**** Text passage ****
[devel] RFC: girar: optimize rebuild

Vladimir D. Seleznev vseleznv на altlinux.org
Сб Апр 11 18:21:01 MSK 2020


On Sat, Apr 11, 2020 at 02:04:25PM +0300, Gleb Fotengauer-Malinovskiy wrote:
> Hi,
> 
> On Sat, Apr 11, 2020 at 02:10:42AM +0300, Vladimir D. Seleznev wrote:
> > 
> > Hi!
> > 
> > The first part of rebuilt packages optimization for girar. It introduces
> > pkg_identity() and simple optimization of the rebuilt sourcerpm.
> 
> Why do we rebuild source rpm at all when we already have one?  I mean,
> when we use hasher with --query-repackage this new rebuilt source rpm is
> no better then original one.
> 
> I think we can always save the original source rpm when we rebuild
> a package or copy it from branch to branch (like we actually do for
> packages originally built from src.rpm-s).

I'm sorry, I was not clear. Sure when a package is built from the
sourcerpm, no optimization is required in this case as girar saves only
original sourcerpm. The different things happen when package is built
from the gear. In the case when package is rebuilt from the gear, girar
produce new source and binary rpms, and when the rebuilt task is done it
saves all these new source and binary rpms. The proposed optimization is
aimed for that case.

> > pkg_identity() takes RPM package and returns a value called package identity,
> > a hash of subset of RPM package header. That subset is the entire header
> > without some nonessential artifacts like buildhost, buildtime, header hashsum,
> > etc.
> > 
> > The two package builds of the same NEVR might have equal or different
> > package identities. The equal identities mean that build results of these
> > packages are equal too, that allows build optimization. The practical
> > example of simple rebuilt sourcerpm optimization also introduced.
> 
> Did you consider adding all this identity logic on the rpm's side (as a
> standalone helper may be)?  I personally don't like the whole idea
> of tracking rpm tags status on girar side.  Also, this helper may be
> useful outside of girar.

I did, but it's a bit complicated. RPM community likes the idea, but
there is no consensus about how it should work. Sure each project can
realize it by its own specific way.
**** Listed entries ****
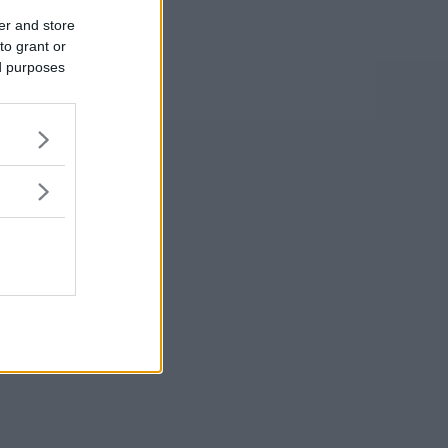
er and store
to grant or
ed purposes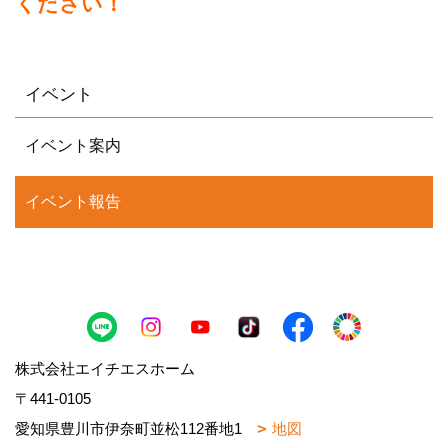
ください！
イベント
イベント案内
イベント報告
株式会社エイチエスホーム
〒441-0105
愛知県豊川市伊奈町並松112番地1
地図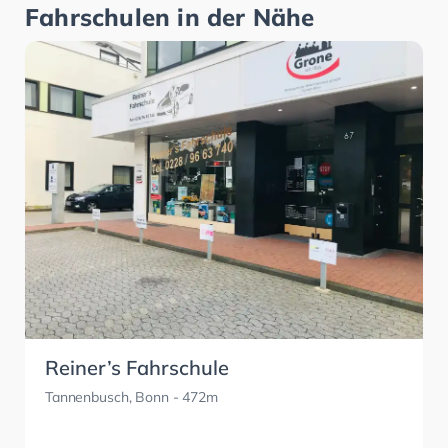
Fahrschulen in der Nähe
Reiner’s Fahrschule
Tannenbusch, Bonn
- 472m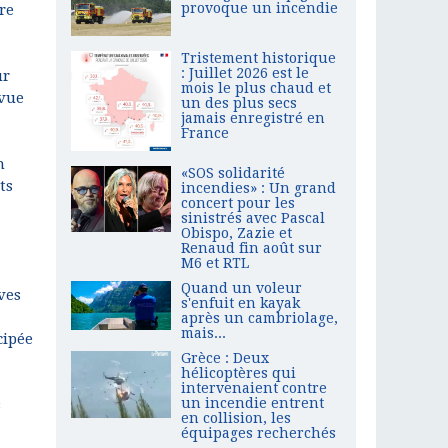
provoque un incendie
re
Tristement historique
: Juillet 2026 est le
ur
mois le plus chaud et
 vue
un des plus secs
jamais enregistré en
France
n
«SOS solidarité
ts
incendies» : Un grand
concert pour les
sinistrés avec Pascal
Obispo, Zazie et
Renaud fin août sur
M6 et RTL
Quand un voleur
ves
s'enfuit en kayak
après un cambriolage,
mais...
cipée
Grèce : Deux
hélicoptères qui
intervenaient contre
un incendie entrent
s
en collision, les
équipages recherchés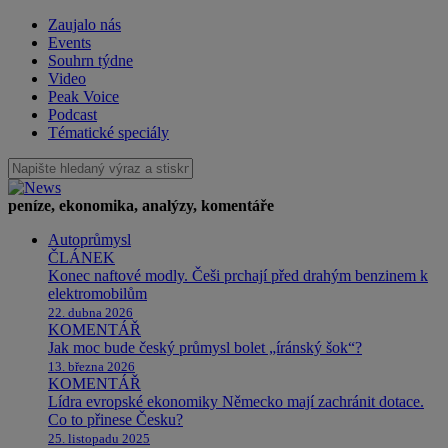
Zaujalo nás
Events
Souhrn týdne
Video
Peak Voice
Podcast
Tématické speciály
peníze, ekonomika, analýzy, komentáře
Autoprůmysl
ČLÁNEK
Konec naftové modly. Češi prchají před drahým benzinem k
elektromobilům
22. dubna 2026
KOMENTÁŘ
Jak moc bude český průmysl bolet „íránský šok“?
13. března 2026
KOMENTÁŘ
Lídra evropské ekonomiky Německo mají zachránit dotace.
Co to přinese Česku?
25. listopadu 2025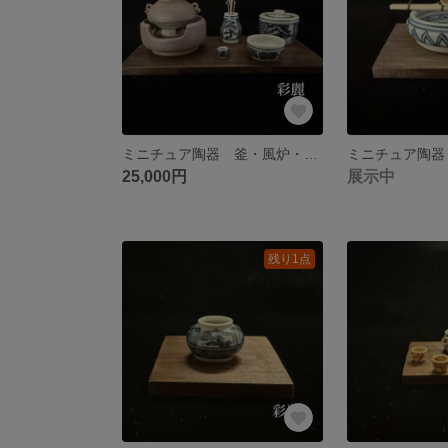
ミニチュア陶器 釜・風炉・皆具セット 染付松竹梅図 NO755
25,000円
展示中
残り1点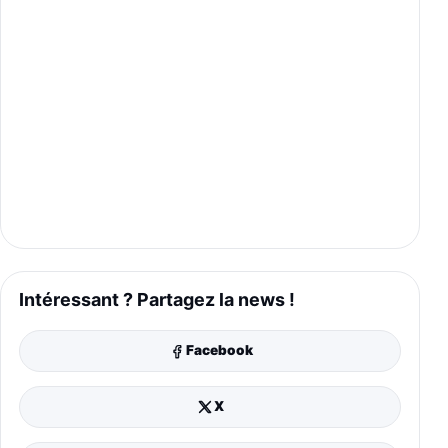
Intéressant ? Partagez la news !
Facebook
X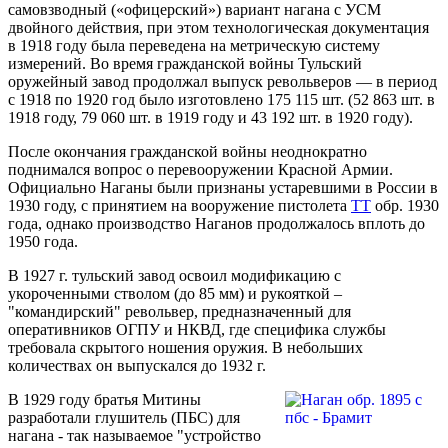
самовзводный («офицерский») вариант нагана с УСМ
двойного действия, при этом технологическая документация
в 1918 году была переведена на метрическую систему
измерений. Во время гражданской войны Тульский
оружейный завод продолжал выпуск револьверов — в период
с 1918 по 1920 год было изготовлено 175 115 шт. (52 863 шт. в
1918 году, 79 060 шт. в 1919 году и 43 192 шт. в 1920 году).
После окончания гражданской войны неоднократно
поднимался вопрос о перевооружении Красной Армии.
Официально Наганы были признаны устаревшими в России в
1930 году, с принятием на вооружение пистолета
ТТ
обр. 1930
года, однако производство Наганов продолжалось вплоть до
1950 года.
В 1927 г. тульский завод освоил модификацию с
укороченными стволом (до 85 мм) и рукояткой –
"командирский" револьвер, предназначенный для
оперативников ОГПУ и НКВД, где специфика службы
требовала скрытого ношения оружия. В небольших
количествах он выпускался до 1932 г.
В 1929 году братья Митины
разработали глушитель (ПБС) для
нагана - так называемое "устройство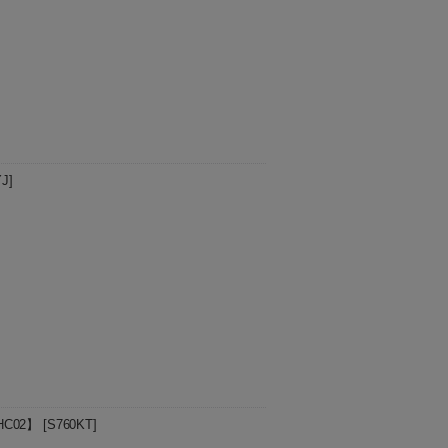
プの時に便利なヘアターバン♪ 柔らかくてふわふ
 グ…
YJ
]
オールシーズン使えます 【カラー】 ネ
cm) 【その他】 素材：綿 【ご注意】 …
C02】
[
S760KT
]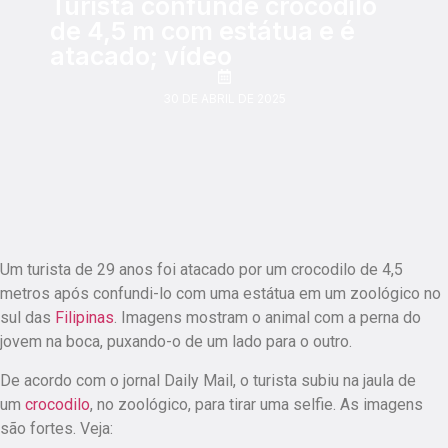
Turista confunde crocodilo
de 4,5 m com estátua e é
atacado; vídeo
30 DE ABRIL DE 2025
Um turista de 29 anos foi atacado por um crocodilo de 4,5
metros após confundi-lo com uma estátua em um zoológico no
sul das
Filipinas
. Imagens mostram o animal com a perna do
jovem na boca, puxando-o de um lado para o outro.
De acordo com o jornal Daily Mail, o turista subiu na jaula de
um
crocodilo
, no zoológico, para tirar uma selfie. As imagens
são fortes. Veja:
****
Problem details: Give a three-sentence summary of the mailing list thread about optimizing girar rebuilds.

Written solution: Vladimir D. Seleznev proposes optimizing rebuilt packages in girar with pkg_identity(), which returns a hash of the RPM package header minus nonessential items like buildhost and buildtime; equal identities mean equal build results, which allows build optimization. When Gleb Fotengauer-Malinovskiy asks why a source rpm is rebuilt at all, Vladimir explains that girar keeps only the original sourcerpm for packages built from one, but for packages rebuilt from the gear it produces and saves new source and binary rpms, and that is the case the optimization targets. Gleb suggests putting the identity logic on the rpm side instead, and Vladimir replies that he considered it but it is complicated, since the RPM community likes the idea without agreeing on how it should work.